Result homogenization was done by reducing it to tendency surfaces, considering deviation and/or random errors in each post. It was applied Kriging Method with linear variogram and high variance in two steps. To the first step, it was applied the standard deviation of the values mapped. To the second, it was applied the half of variance of the same values. This procedure results in a progressive precision reduction of the rugosity position and in an increase of its significance, eliminating random noise in cartogramas. In other words, it suppresses progressively small and not significant variations, simplifying the result interpretation and increasing the probability that remaining wrinkly really represent tendencies that really exist. On the other hand, this method is not similar to linear interpolation for triangulation and manual adjustment of isolinhas. In reality, the products are similar if null error in Kriging Method is admitted. For pluviometric data, although this method is employed indiscriminately, it is not correct to consider null error (AZEVEDO, 2001e). In cartogramas, it was suppressed the null values portion of the tendency surface, using significance margins rounded for the above five multiply. They represented only remaining wrinkly, simplifying interpretation. According to the case, it was assigned neutral or null value to the dot bars in half a degree in portions of the study area that have no pluviometric posts (NE – South of Minas Gerais State, and SE – Atlantic Ocean) before the generation of the tendency surfaces. It forced the automatic exclusion of these areas hardly sampled when applied the significance margins. In synthesis, all the cautions were taken to test if doubt or lack of denser information led to the denial of the hypothesis in investigation. The results introduced ahead should be interpreted as rigorous and conservative. The data were treated in Excel Program (Microsoft) spreadsheets, with search and classification routines in Visual Basic (Microsoft). The cartogramas were generated through 6.0 Surfer Software.

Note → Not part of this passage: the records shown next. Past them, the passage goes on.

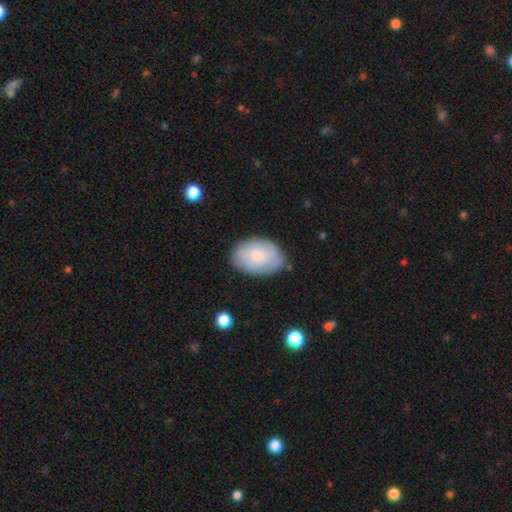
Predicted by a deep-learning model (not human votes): Smooth or featured? Predicted: smooth (p=0.72). How rounded? Predicted: in between (p=0.86). Merging? Predicted: none (p=0.79).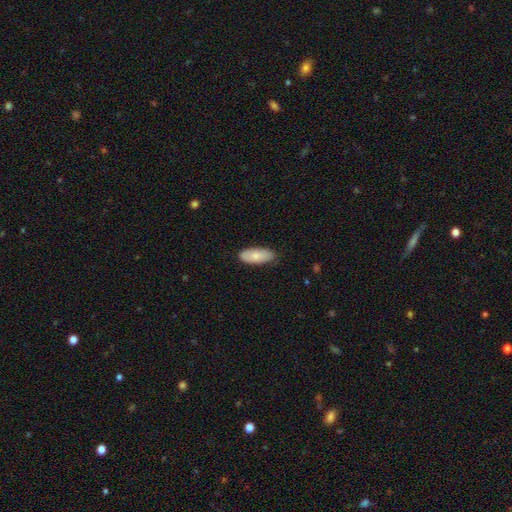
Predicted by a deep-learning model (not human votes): The model was most divided on "how rounded": in between: 78%, cigar-shaped: 20%, round: 2%. More confident: merging — none (81%); smooth or featured — smooth (78%).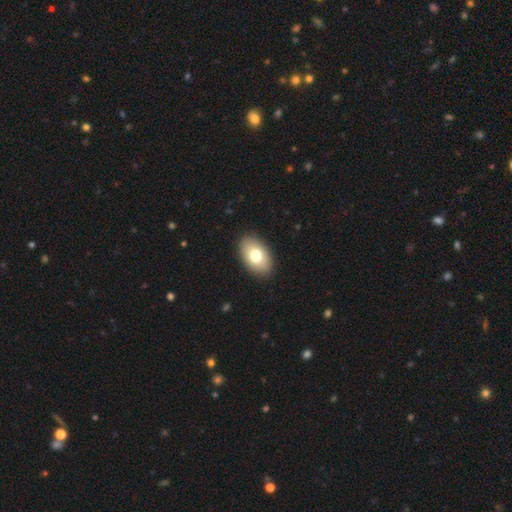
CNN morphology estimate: The model was most divided on "smooth or featured": smooth: 77%, featured or disk: 16%, star or artifact: 7%. More confident: how rounded — in between (92%); merging — none (90%).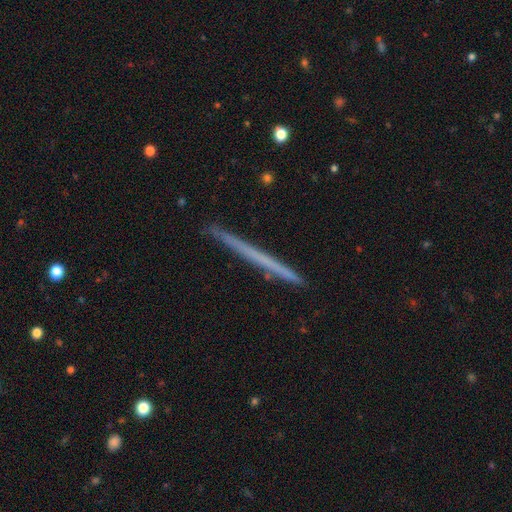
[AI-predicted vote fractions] Overall: featured or disk (54%; smooth 39%). Edge-on disk: yes (97%). Edge-on bulge: none (91%). Merging: none (90%).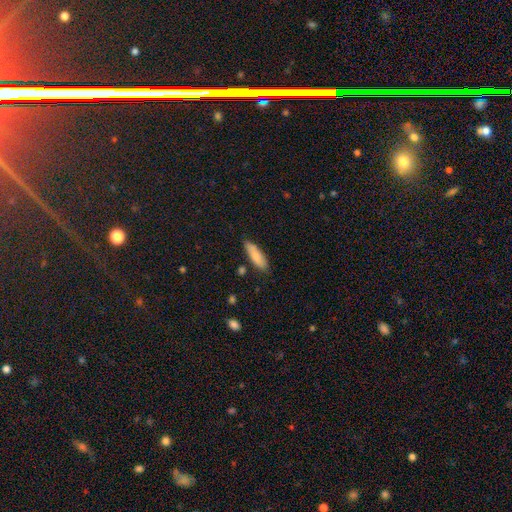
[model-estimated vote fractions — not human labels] This appears to be a smooth galaxy with no disk features (82%) that is cigar-shaped (51%). Merging: none (80%).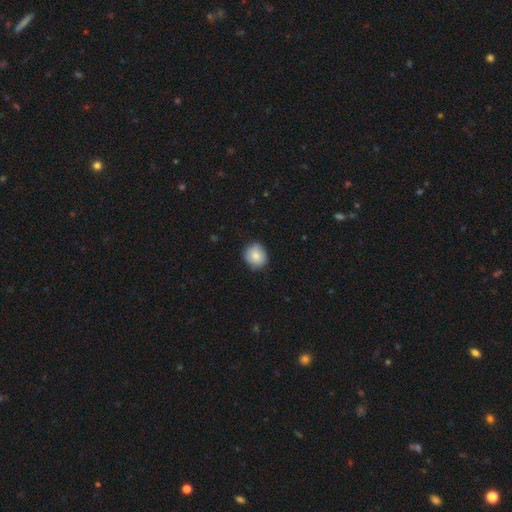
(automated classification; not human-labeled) A smooth galaxy with no disk features (85%) that is round (79%). Merging: none (84%).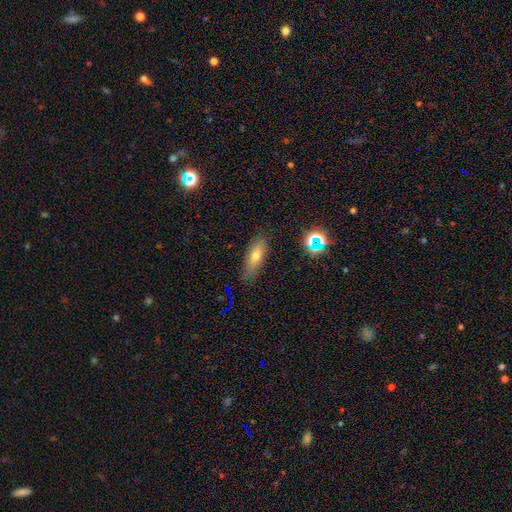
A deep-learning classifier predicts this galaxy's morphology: Smooth or featured? Predicted: smooth (p=0.62). How rounded? Predicted: in between (p=0.57). Merging? Predicted: none (p=0.79).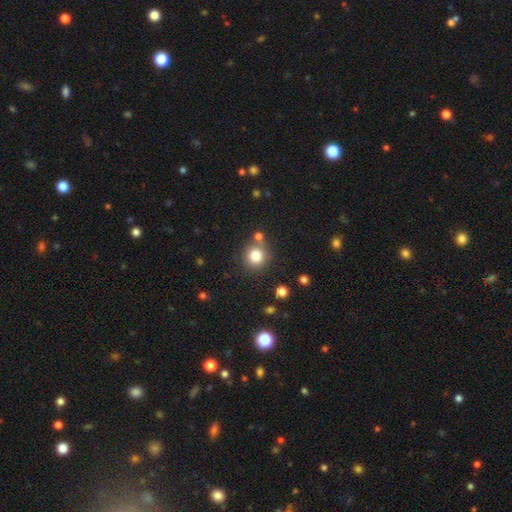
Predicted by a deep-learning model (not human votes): A smooth galaxy with no disk features (79%) that is round (91%).

Vote fractions:
- Smooth or featured? smooth: 79% / star or artifact: 13% / featured or disk: 8%
- How rounded? round: 91% / in between: 8% / cigar-shaped: 1%
- Merging? none: 75% / merger: 13% / minor disturbance: 9% / major disturbance: 3%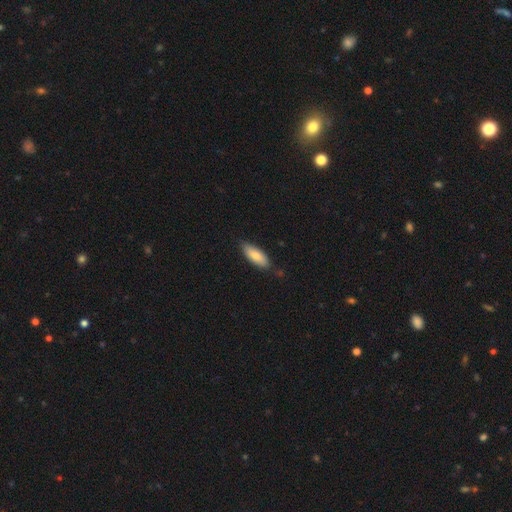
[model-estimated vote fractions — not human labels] The model was most divided on "how rounded": in between: 72%, cigar-shaped: 26%, round: 2%. More confident: smooth or featured — smooth (81%); merging — none (81%).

The results are showed in four cartogramas. Cartogramas 1 and 2 represent the percentile deviation of the occurrence, in "workdays", of the 300 larger daily precipitations in each post, compared to the occurrence in "not workdays". In a first step (1) was applied the universe values standard deviation as error margin for trend surface generation. In the second step (2) was applied the half of the same values variance. It was suppressed each tendency surface portion between 20 and -20%. In both case negative portions did not remained. In cartograma 1, there are four areas with significant positive deviation. The most prominent positive area is at cartograma central region and is southwest prolonged. The densest urban area in RMSP is located at the same region. Cotia, Embu and Taboão da Serra municipal districts are at the middle portion of the southwest prolongation. Further on there is no occurrence of significant urban areas. Accurate observation allows realizing that are two saliencies, which, from the central region, point to Campinas and to Paraíba Valley. There is a region with subtle positive deviation at São José dos Campos, the largest urban area of Paraíba Valley. The third positive deviation area is at the north of Sorocaba. The fourth one is at Sorocaba (less significant than in the central region, but clearly characterized). There is no explanation to the southwest widespread of the first and the third area only considering urban areas overlapping. It is possible to infer that there is southwest lateral transport caused by own regional circulation processes that favor cumulus's vertical development in specific synoptic condition. Thus, the third area is better described as the southwest of Metropolitan Region of Campinas. On remaining area is not possible to affirm that major precipitation tended to occur on "workdays" in the 1990s from available pluviometric records. In the pointed areas is very probable that major precipitation occur on "workdays". Cartograma 2 shows that the central salience remain even forcing the tendency surface for null values, when admitting that the error on each post can be the half of all points variance. Although space distribution detail was lost, certainly there was a strong tendency to occur the 300 larger precipitations on "workdays" in 1990s on urban area of RMSP. The largest deviation was at least 40%.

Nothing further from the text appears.